**WORK ORDER**
Whenever a line in the data holds the string "Execute", copy that line.
[Opening PROVIDED INFORMATION section]
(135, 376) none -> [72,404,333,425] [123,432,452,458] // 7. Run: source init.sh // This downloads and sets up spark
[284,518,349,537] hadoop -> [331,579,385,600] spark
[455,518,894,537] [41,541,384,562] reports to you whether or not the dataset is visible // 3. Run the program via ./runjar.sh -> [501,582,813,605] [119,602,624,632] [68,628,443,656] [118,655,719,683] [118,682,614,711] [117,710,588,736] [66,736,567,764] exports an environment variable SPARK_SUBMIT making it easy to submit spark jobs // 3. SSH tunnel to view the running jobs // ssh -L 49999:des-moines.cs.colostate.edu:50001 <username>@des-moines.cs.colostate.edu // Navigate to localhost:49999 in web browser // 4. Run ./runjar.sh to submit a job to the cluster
[Closing PROVIDED INFORMATION section]
[Opening PROVIDED INFORMATION section]
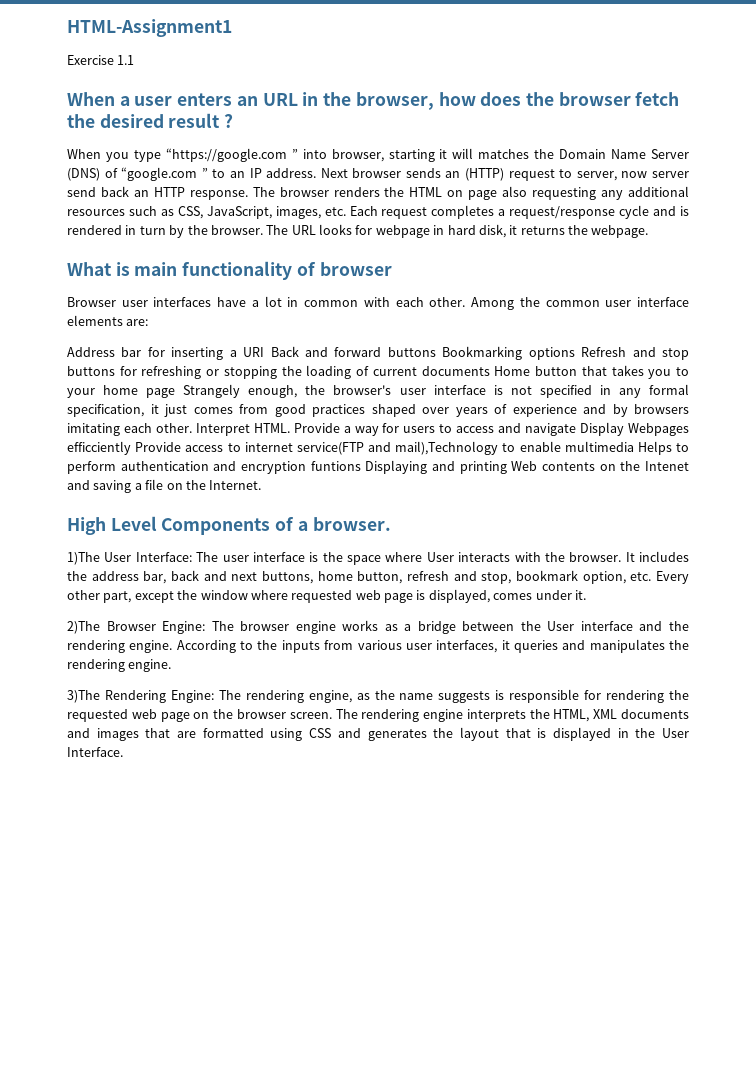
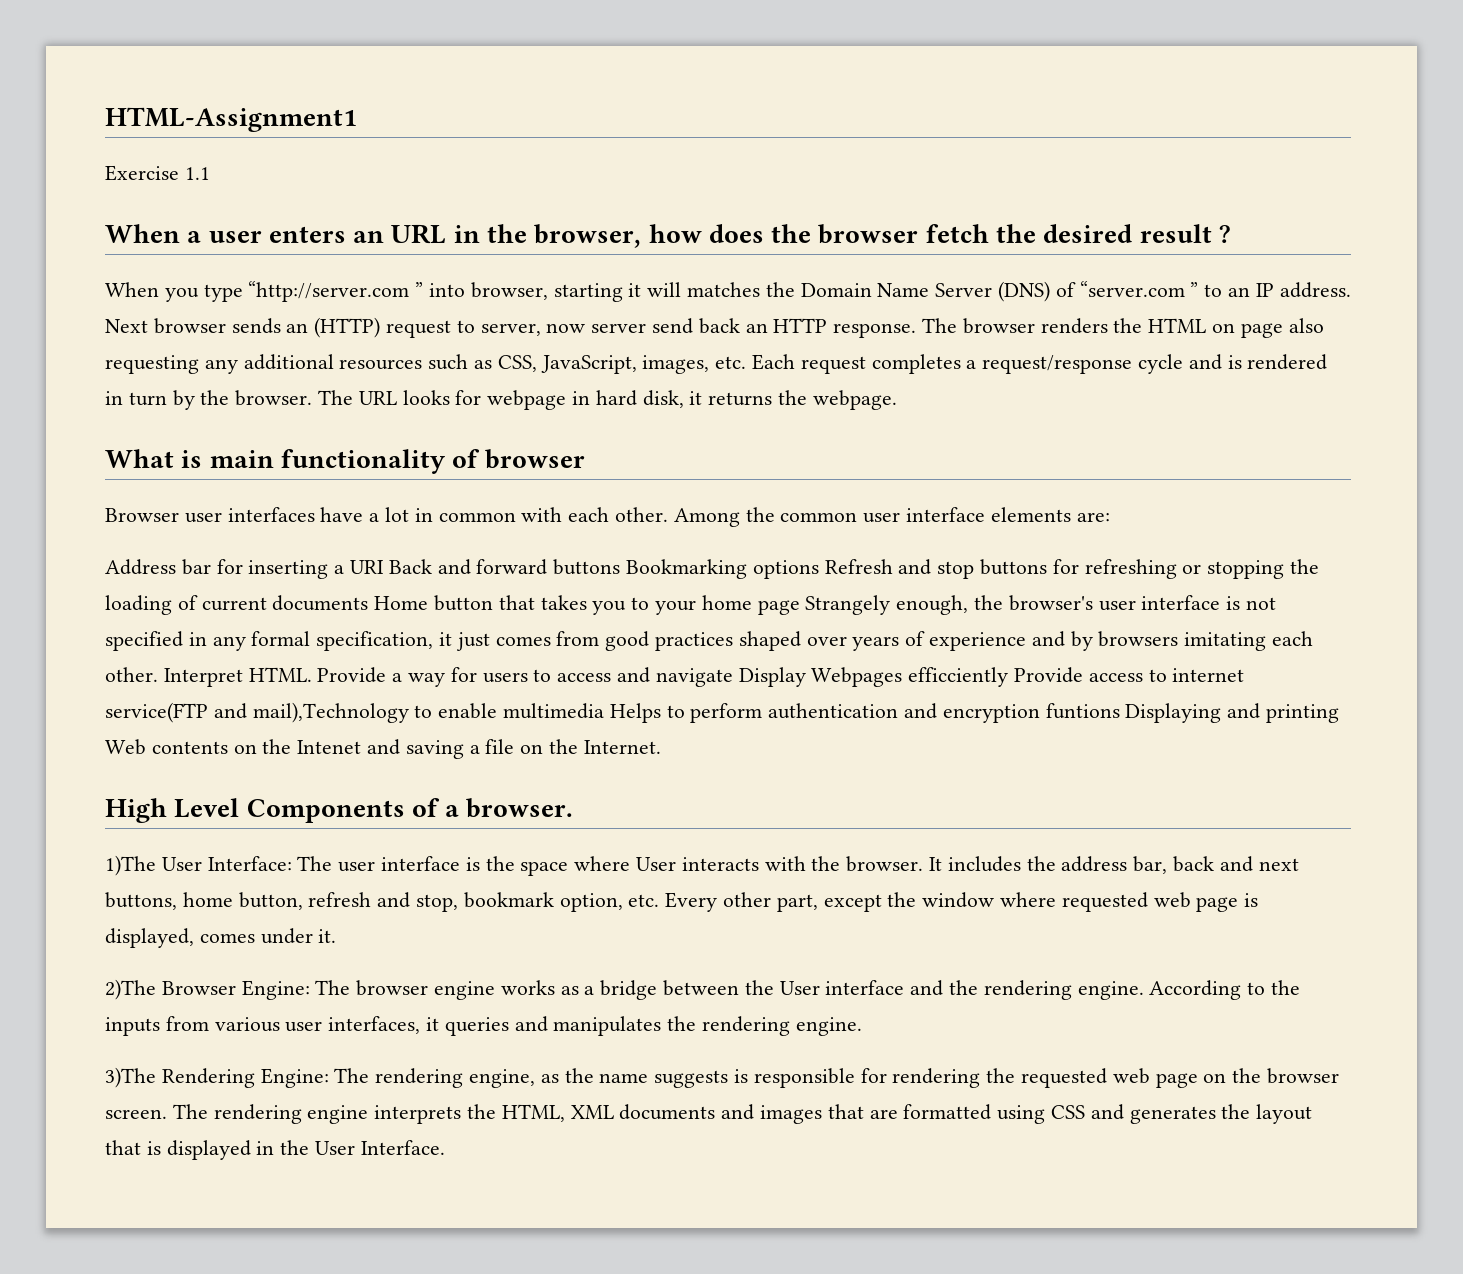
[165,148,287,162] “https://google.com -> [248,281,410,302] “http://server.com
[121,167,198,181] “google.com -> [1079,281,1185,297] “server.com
[Closing PROVIDED INFORMATION section]
[Opening PROVIDED INFORMATION section]
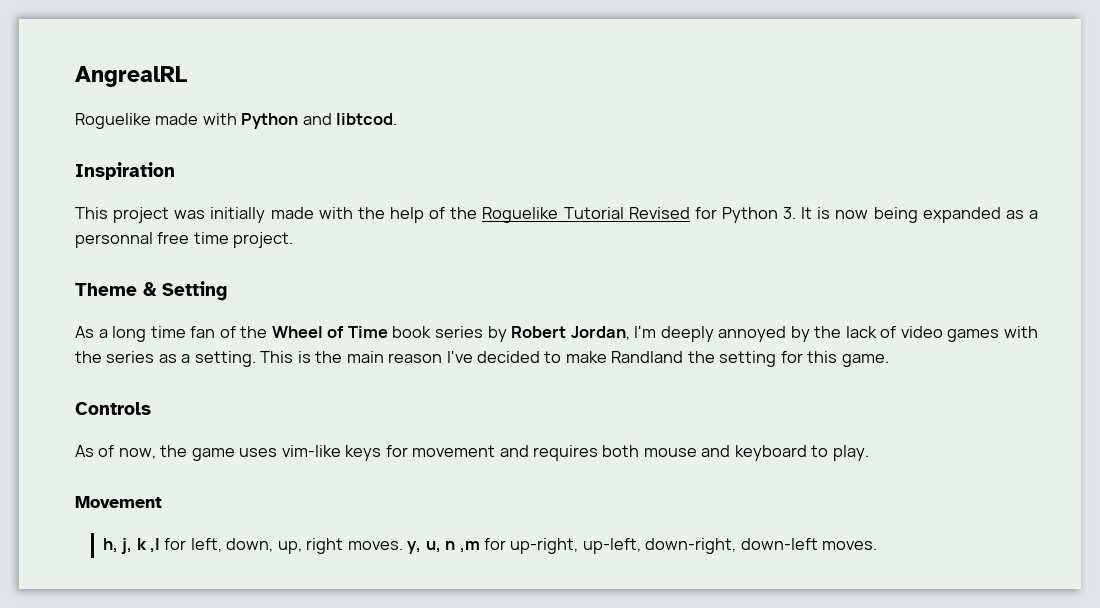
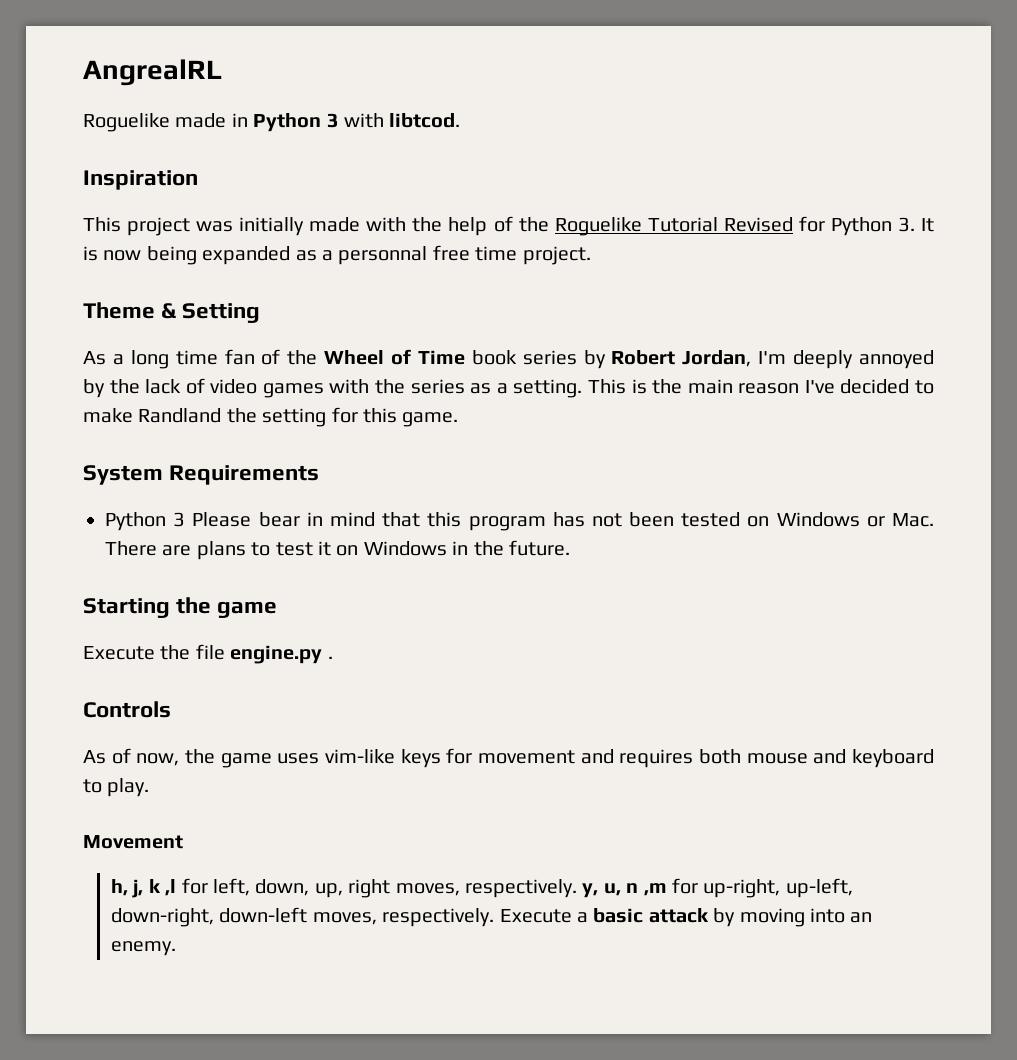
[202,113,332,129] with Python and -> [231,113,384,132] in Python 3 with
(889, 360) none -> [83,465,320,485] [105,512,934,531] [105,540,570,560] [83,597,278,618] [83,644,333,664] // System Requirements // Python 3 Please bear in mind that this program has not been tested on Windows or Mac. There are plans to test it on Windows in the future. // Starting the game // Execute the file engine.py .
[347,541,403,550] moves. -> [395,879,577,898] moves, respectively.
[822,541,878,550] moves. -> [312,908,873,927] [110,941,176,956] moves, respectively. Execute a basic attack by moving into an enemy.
[Closing PROVIDED INFORMATION section]
**RESULT BELOW**
(889, 360) none -> [83,465,320,485] [105,512,934,531] [105,540,570,560] [83,597,278,618] [83,644,333,664] // System Requirements // Python 3 Please bear in mind that this program has not been tested on Windows or Mac. There are plans to test it on Windows in the future. // Starting the game // Execute the file engine.py .
[822,541,878,550] moves. -> [312,908,873,927] [110,941,176,956] moves, respectively. Execute a basic attack by moving into an enemy.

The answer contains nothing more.